Tip-Vortex Interactions
Sometimes, the tip vortices of one flying surface on an airplane interfere with other parts of the airplane. This is particularly true of canards and tandem-wing designs in which the forward surface has the same or a lesser span than the trailing surface, and is generating significant lift.
The designer of a tandem-wing airplane must keep in mind how the wake of the front wing interacts with the rear wing, especially the path of the wingtip vortices that are shed from the tips of the front wing. These vortices trail downstream and their trajectory varies with elevator deflection and angle of attack.
If the span of the rear wing is not significantly smaller than the span of the front wing, the front wingtip vortices will do one of three things: pass over the rear wing, pass under the rear wing or hit the rear wing. This last is highly undesirable.
As the vortices pass the wing, they affect the airflow over it and change its lift. The designer needs to ensure that the front wingtip vortex remains on one side of the rear wing at all angles of attack in the airplane’s flight envelope. If the vortex starts out below the rear wing at low angles of attack, then the rear wing should be high enough, relative to the front wing, that the vortex is still below the rear wing at the stall angle of attack. On the other hand, if the front wingtip vortex is above the rear wing at stall, then it should also be above it in cruise or high-speed flight. The reason is that if the vortex switches from flowing under the rear wing to flowing over it, or vice versa, it will do so suddenly—with a very small change in angle of attack causing the switch. At angles of attack near the “switch” angle of attack, small gusts, elevator deflections or other perturbations can cause the vortex to switch back and forth, sometimes repetitively. This switching can cause the airplane to oscillate in pitch, as the antics of the vortex change the lift of the rear wing.

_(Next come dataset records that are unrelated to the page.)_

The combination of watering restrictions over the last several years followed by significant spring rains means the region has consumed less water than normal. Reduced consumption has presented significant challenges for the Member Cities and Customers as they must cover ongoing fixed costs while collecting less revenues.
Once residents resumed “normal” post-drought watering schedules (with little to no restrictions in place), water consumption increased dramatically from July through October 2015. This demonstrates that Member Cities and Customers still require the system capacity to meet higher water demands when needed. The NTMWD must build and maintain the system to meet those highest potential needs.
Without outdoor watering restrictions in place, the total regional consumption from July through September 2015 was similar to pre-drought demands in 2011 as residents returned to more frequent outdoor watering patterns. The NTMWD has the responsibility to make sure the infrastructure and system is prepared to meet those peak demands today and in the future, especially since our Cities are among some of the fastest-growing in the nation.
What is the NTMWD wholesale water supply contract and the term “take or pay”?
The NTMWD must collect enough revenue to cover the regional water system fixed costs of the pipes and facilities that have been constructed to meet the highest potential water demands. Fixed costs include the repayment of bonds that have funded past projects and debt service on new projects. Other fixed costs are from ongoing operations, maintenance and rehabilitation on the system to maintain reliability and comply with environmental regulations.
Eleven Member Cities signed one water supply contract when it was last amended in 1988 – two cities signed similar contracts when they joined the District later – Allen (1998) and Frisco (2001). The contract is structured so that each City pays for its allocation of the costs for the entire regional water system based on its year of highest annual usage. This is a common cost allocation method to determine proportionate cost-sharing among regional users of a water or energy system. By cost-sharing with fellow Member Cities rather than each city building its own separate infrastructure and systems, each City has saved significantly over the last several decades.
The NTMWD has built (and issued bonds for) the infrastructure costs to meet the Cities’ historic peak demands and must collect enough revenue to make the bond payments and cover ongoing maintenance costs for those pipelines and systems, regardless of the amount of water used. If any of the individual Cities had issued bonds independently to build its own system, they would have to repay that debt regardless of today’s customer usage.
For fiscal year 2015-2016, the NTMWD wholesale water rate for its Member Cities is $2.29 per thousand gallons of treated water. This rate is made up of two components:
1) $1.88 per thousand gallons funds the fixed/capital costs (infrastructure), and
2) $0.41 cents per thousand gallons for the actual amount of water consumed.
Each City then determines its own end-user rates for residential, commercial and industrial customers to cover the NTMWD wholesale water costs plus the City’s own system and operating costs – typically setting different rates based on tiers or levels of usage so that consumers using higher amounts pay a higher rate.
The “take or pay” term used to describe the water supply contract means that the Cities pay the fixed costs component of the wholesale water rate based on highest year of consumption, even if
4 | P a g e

From a practical point of view, this design consideration dictates that if the front wing is below the rear wing (a low-high arrangement), the gap should be relatively large to ensure that the front wingtip vortex stays below the rear wing. The Quickie and its descendants are an example of this design approach.
For a high-low arrangement, with the rear wing below the front wing, the gap doesn’t need to be as big, because increasing the angle of attack will tend to pull the front wingtip vortices upward, away from the rear wing. The gap in this case only needs to be large enough to ensure that the vortex passes above the rear wing at low angles of attack. This small (vertical) gap may not be optimum for other reasons, but it is adequate to prevent vortex-induced stability and control problems.